Extinct superfamily of molluscs

The Aipoceratoidea are a superfamily within the order Nautilida characterized by rapidly expanding, smooth to ribbed, cyrtoconic to coiled shells with rounded or sometimes dorsally flattened or impressed whorls, nearly straight sutures, and a ventral and marginal siphuncle. Septal necks are orthochoanitic ventrally and orthochoanitic or cyrtochoanitic dorsally.

The Aipoceratoidea are the Solenochilida according to Flower and are the Solenocheilaceae which Shimansky included in his Rutoceratina minus the Litogyroceratidae which the Treatise includes in the Rutoceratidae (Tainocerataceae)
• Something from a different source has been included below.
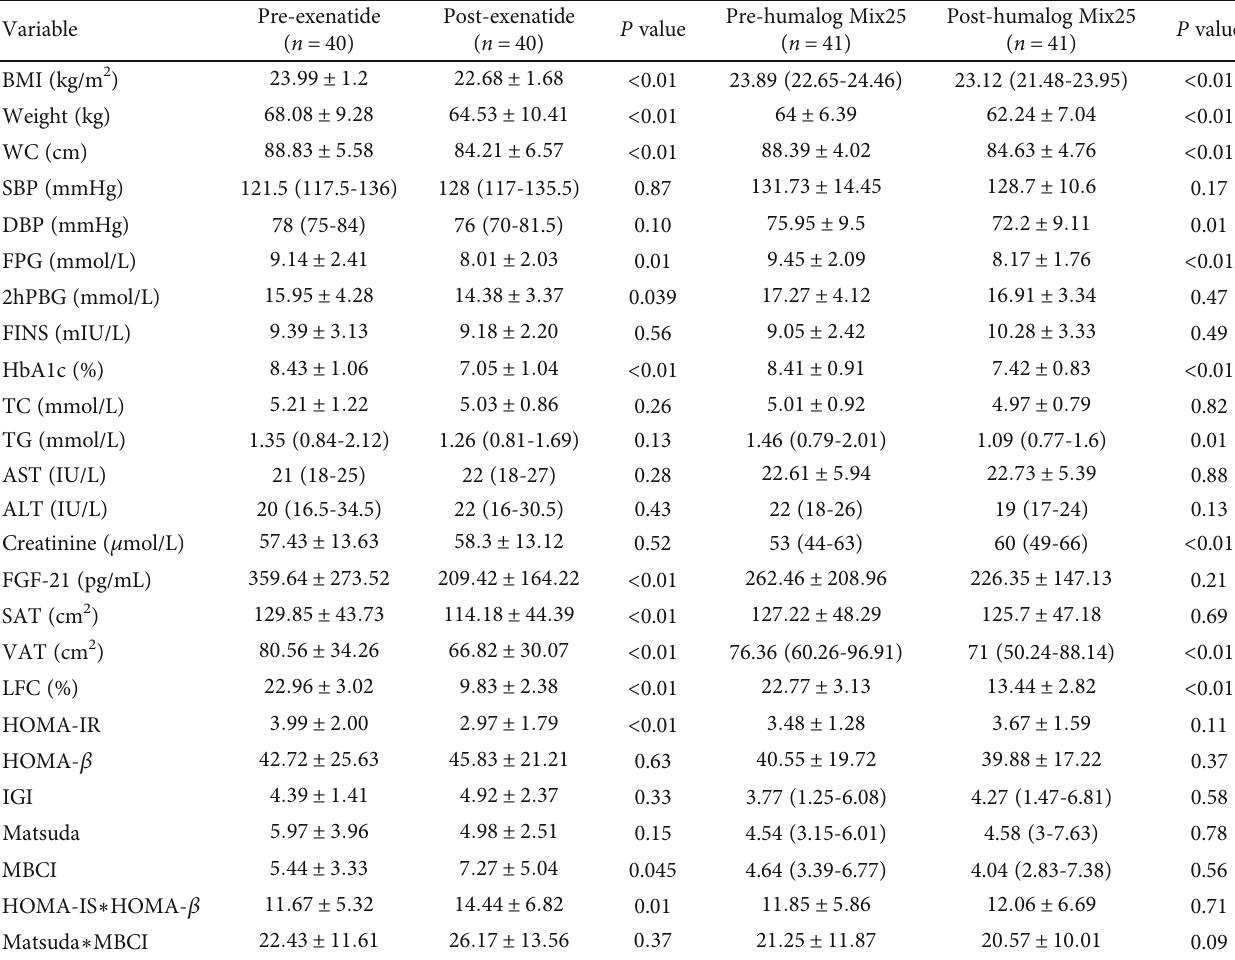
Table 2: Clinical, biochemical, and imaging parameters of normal BMI patients with T2DM and visceral adiposity before and after exenatide or humalog Mix25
The Aipoceratoidea include three families and at least nine genera. The families are the Aipoceratidae, Solenochilidae, and Scyphoceratidae. The Aipoceratidae are represented by the loosely coiled, compressed and gyroconic Aipoceras from the Lower Carboniferous (Mississippian) of Europe and North America; the Solenochilidae are represented by the tightly coiled cosmopolitan Solenochilis from the Upper Carboniferous (Pennsylvanian) to the Lower Permian, with spines projecting straight out laterally from the umbilical region; and the Scyphoceratidae are represented by Scyphoceras from the Lower Permian of the Ural Mountains, which has a ribbed shell and a relatively small and sharply curved phragmocone.

The derivation of the Aipoceratoidea is somewhat tenuous. Kummel (1964, K385 fig. 280) shows a tentative connection to the Rutoceratidae in the Devonian. Flower also shows a tentative connection but from the equivalent Solenochilida to the Barrndeocerida. Shimansky, though, shows a direct connection from the Solenocheilaceae to the Rutoceratidae.